Resultado? Desde 1974 que Varosha está à espera. No stand de automóveis do centro da cidade ainda estão os carros daquele ano prontos a serem vendidos e entregues. Nos armários continuam pendurados os vestidos de noite e sobre algumas mesas espalham-se as sobras do último pequeno-almoço. À beira mar ergue-se o casco oco dos hotéis aguardando os seus hóspedes. Há 38 anos que ninguém pode entrar em Varosha. Na Europa.

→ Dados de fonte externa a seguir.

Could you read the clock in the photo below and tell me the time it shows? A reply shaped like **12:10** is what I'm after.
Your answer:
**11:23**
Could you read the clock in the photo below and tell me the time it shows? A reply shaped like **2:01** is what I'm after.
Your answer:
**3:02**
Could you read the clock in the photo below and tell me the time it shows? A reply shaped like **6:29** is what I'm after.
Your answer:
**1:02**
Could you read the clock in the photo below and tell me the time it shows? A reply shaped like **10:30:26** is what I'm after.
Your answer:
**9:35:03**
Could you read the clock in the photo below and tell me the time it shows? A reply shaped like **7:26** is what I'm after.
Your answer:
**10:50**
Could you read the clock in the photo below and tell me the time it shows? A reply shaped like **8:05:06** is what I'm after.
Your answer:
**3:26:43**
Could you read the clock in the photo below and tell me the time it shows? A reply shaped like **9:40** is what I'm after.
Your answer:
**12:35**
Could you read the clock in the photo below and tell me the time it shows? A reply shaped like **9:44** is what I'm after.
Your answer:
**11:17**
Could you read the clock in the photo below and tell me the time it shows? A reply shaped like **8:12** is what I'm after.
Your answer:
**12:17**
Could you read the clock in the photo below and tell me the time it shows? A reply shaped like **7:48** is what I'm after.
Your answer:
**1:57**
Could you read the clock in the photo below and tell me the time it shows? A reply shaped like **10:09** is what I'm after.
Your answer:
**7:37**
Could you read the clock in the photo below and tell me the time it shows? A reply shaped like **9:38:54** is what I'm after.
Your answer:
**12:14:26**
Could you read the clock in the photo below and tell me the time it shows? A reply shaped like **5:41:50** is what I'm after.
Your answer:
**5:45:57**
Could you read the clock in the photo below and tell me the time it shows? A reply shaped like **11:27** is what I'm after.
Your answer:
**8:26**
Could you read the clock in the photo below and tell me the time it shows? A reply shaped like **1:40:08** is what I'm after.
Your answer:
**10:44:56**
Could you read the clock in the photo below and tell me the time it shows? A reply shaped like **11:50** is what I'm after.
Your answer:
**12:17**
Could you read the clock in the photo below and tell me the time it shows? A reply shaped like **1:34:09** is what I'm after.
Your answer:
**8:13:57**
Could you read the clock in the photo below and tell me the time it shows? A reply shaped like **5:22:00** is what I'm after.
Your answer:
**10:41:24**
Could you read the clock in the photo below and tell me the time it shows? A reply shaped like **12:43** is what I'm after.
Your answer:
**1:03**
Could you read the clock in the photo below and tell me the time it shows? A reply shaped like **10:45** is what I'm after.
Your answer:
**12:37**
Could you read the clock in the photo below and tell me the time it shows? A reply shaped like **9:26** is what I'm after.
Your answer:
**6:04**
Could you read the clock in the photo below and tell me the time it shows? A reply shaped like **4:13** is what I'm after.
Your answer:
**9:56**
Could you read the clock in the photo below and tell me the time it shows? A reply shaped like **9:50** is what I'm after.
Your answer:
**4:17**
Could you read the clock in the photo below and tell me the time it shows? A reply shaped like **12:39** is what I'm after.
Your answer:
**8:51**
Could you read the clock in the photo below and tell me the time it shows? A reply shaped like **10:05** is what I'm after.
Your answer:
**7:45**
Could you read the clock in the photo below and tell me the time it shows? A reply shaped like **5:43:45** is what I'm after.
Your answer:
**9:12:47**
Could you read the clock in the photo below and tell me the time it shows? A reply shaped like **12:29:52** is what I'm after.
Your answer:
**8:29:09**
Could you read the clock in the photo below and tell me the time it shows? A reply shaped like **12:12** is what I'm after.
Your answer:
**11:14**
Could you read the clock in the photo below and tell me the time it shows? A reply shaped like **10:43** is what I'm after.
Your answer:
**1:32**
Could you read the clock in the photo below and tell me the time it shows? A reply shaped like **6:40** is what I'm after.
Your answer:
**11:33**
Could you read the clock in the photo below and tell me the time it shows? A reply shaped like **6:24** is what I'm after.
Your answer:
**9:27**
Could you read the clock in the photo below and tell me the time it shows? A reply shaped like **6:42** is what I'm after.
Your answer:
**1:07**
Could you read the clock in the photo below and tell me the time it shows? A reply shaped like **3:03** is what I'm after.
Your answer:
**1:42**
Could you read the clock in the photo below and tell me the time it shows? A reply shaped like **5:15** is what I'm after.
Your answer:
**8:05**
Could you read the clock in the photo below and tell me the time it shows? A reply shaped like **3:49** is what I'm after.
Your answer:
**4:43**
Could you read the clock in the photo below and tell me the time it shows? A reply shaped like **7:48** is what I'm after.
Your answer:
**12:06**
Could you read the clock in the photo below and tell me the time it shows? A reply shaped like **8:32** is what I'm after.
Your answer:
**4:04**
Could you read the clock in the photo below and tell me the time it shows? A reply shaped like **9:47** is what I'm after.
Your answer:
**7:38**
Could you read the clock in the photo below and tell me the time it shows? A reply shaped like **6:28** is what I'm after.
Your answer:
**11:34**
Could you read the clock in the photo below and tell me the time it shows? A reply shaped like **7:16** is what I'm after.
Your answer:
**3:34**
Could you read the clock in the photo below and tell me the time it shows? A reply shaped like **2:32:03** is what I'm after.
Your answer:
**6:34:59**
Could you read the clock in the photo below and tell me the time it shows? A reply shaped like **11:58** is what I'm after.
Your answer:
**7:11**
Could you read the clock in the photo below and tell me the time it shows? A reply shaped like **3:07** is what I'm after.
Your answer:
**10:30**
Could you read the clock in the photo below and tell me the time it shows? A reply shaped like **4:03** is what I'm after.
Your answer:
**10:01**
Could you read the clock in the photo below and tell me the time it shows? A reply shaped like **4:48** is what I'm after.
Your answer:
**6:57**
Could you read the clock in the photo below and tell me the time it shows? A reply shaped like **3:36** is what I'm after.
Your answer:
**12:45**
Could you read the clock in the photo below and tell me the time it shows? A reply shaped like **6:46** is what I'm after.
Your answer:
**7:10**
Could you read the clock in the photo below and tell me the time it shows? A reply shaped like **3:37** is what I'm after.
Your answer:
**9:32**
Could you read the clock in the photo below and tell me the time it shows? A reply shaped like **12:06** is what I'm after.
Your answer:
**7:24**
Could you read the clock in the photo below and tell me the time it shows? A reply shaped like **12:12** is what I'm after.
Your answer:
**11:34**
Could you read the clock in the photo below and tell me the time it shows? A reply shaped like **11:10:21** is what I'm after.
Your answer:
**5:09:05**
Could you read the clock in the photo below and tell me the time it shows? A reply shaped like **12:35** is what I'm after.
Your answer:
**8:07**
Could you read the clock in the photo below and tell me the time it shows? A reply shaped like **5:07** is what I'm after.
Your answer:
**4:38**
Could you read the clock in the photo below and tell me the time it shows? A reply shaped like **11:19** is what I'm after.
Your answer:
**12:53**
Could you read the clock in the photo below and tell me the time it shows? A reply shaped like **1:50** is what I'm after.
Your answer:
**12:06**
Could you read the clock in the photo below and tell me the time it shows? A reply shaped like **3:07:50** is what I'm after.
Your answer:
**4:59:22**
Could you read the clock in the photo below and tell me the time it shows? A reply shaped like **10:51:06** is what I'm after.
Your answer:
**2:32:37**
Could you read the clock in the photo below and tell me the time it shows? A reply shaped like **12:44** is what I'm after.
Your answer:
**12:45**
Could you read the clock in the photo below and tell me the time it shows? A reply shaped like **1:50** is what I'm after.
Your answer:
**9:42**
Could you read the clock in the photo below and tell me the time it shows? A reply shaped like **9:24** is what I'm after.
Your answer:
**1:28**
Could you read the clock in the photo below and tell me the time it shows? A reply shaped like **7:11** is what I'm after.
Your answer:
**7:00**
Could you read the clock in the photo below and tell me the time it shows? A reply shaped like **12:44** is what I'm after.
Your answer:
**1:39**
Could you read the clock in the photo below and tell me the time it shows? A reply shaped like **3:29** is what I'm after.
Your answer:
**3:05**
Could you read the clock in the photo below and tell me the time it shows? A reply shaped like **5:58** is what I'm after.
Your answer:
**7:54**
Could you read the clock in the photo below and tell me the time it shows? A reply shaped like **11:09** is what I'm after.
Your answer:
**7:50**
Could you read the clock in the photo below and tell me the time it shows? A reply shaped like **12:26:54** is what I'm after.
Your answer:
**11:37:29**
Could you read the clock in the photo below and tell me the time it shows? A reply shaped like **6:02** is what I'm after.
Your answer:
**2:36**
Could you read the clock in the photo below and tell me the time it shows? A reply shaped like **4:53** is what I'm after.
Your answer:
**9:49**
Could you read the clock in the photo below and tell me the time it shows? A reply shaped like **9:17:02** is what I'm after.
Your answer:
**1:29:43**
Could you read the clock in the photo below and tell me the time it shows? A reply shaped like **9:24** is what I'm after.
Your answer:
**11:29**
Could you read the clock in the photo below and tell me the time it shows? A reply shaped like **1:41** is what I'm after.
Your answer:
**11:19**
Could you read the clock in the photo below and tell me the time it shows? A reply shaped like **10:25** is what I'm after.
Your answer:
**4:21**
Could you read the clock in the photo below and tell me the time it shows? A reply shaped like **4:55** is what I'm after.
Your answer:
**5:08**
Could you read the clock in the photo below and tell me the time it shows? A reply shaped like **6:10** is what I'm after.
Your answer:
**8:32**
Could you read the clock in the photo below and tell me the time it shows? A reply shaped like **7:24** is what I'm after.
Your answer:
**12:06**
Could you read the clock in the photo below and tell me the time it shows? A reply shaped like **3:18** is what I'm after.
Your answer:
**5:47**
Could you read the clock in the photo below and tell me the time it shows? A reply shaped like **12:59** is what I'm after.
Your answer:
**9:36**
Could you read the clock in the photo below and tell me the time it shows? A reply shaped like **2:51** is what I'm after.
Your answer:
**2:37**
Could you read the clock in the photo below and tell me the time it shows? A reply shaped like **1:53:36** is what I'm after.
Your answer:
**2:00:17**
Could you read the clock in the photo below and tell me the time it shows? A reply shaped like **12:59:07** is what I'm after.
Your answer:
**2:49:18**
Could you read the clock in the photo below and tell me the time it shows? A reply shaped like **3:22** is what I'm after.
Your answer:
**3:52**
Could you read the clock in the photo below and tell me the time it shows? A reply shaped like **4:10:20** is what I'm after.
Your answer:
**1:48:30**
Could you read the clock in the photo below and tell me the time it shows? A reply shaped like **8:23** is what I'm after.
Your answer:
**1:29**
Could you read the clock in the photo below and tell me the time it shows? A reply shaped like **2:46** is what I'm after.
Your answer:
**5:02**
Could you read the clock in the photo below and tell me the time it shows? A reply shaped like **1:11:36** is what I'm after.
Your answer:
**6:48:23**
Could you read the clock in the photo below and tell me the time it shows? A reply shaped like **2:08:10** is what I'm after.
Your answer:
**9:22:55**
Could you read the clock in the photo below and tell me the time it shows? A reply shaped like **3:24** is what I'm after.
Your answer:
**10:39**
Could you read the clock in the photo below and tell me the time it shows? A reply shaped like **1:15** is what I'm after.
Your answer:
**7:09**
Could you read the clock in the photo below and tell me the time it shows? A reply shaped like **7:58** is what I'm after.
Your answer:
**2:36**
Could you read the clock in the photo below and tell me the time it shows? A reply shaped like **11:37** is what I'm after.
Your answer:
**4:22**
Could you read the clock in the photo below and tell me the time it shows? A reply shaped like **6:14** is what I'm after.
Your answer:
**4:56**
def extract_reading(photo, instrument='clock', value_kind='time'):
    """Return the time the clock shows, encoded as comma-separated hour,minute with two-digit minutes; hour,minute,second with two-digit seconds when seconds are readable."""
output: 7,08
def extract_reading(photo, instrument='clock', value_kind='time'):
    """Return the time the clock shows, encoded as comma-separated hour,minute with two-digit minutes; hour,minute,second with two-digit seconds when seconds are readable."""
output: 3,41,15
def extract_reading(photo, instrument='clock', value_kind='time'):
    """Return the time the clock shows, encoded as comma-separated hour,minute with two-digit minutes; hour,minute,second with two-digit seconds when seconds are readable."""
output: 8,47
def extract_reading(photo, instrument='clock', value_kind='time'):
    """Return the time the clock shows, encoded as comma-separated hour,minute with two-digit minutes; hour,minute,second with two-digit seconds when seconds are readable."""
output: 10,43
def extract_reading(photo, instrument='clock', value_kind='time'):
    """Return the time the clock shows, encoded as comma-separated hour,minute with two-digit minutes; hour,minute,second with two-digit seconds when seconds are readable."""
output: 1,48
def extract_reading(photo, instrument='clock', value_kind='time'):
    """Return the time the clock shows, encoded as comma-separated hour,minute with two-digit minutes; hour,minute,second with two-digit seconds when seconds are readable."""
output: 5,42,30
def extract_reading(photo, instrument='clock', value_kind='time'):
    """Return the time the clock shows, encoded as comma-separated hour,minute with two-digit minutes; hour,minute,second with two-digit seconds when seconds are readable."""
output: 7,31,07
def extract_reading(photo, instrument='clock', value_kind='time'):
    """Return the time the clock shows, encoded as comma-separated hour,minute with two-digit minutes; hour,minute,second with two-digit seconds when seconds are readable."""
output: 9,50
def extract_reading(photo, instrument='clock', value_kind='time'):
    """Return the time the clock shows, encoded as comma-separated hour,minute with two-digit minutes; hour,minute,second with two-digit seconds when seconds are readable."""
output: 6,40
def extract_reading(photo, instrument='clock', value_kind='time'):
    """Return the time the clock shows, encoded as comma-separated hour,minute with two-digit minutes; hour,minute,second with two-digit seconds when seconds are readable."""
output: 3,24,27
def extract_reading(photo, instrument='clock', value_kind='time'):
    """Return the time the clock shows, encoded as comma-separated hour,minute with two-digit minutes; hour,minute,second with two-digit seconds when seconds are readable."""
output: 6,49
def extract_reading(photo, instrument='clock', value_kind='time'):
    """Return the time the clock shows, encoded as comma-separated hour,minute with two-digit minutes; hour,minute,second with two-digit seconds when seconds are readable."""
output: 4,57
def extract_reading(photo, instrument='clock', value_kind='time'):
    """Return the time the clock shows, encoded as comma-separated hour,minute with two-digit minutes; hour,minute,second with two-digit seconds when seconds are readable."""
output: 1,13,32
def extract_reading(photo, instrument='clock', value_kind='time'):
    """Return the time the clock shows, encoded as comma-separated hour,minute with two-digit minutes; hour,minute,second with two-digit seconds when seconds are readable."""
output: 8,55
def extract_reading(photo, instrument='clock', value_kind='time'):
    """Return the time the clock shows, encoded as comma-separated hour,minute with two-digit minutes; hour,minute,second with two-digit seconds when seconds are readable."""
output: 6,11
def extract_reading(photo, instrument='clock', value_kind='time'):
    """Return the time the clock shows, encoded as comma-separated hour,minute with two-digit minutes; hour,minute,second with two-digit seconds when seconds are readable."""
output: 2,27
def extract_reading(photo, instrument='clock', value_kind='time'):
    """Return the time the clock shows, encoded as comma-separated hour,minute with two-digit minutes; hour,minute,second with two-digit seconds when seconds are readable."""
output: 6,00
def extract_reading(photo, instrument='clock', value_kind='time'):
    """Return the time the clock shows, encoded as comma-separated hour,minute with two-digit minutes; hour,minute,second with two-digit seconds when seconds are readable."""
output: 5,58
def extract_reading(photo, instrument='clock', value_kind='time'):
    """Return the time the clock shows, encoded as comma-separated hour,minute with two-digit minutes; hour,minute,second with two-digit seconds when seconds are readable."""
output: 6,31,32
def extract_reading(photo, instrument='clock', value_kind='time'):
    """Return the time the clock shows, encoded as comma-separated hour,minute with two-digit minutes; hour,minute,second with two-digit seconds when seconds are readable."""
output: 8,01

                           

 

 

Estranhos lugares # 1

José Navarro de Andrade, 11.04.12

O que é longe?

Um carmelita fecha-se para o mundo na sua cela. Mas bastar-lhe-á correr um par de ferrolhos e eis o mundo de novo à volta dele. Longe como sem igual em mais lugar nenhum, é em Edinburgh of the Seven Seas, onde chove quase sempre e o vento nunca se cala. O casario foi implantado de porta virada aos suaves alísios que sopram de norte ao passo que nas costas bate-lhe a sombra do pico Queen Mary, tão alto como a Serra da Estrela, a defendê-lo das investidas dos frios antárticos.

Em todo o planeta, não há lugar habitado mais remoto do que este. E tão longe está sobretudo porque dele não há saída.

O que será viver na ilha de Tristão da Cunha? A massa de terra mais próxima é a famosa ilha de St. Helena, que dista a bagatela de 2430 km (equivalente a Lisboa-Budapeste). Mas só se chega a Tristão da Cunha provindo de barco da Cidade do Cabo; são seis dias de mar para percorrer 2810 km (Lx-Oslo). O barco só passa por lá um par de vezes ao ano. A ilha fica de fora de todas as rotas marítimas e aéreas e lá em cima na estratosfera mal lhe tocam as franjas do perímetro de alcance dos satélites. O profundo Sul do Atlântico é a maior vastidão desértica da Terra, com troços ainda por cartografar.

 

Tristão da Cunha tem 261 habitantes que constituem oitenta famílias distribuídas por oito apelidos. São súbditos ingleses e nas fotos do site fazem cara de quem tem um modo de vida vulgar, como se habitassem no Hampshire. Todavia não sabemos nada da vida deles, se vivem na pitoresca harmonia de uma aldeia inglesa ou se medram no horror, aqui ampliado, da intriga e da bisbilhotice que costumam assolar as pequenas comunidades humanas. Nenhum forasteiro pode comprar terra ou mesmo instalar-se na ilha e para visitá-la necessita de visto, só obtido depois de respondido e aprovado em conselho local um minucioso inquérito sobre o motivo da viagem.

 

O conceito de “não há nada que fazer” ganha aqui uma dimensão inusitada. Nas terras comunitárias todos têm um torrão onde cultivar batatas; há algum gado mas a sua reprodução é severamente controlada para não desbastar o pouco pasto e para que as famílias ligeiramente mais ricas não acumulem riqueza. Fora isso pode-se trabalhar alguns meses ao ano na pesca do lavagante e na minúscula fábrica de conserva de peixe.

Só em 2011 os aldeões de Edinburgh of the Seven Seas passaram a ter acesso à televisão do exército britânico, emitida a partir das Falklands.

Ondas e vento, dia após dia, após dia. Meses. Anos. A solidão não se imagina, sente-se, porque experimentá-la está para lá de qualquer ideia. Assim é a vida em Tristão da Cunha.